# Jakarta ceria Open 2010.



## Crazycubemom (Aug 4, 2010)

http://www.speedcubing.com/events/JakartaCeria2010/

Hallo Cubers 

After Asian Champs 2010 in Bangkok I will go to my country Indonesia and in cooperated with Indonesian Cubers we organize a competition in Jakarta. 

The Jakarta Ceria Open 2010 will take place on October 29-31, 2010 in Jakarta, Indonesia. Check out the Jakarta Ceria Open 2010 website for more information and registration.

After 3 days of registration I'm really surprised that so many competitors want to compete with in feet solve ( event what I hate )  . I got plan to prepare before feet event they *have to *wash their feet with soap and water and towel ready for them.
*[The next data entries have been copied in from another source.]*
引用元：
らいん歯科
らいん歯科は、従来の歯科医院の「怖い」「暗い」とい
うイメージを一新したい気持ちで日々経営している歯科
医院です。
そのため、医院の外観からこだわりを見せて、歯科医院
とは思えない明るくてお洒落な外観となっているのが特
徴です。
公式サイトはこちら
So if you have interesting please register yourself


----------



## Micael (Aug 4, 2010)

I like how BLD is a craze there in Indonesia. One day I'll like so much to be there and compete in all bld events.

Edit:
Already 31 competitor in multiBLD, that blows my mind!


----------



## arsenalthecuber (Aug 5, 2010)

yay, i'm registered 
can't wait


----------



## ferb82 (Aug 5, 2010)

Ithink I'll join this competition. It's sound intereting.


----------



## Crazycubemom (Aug 6, 2010)

Registration is closed  see you in October.........


----------



## negative_earth (Aug 9, 2010)

7 competitors in 5x5x5 BLD! WOW!


----------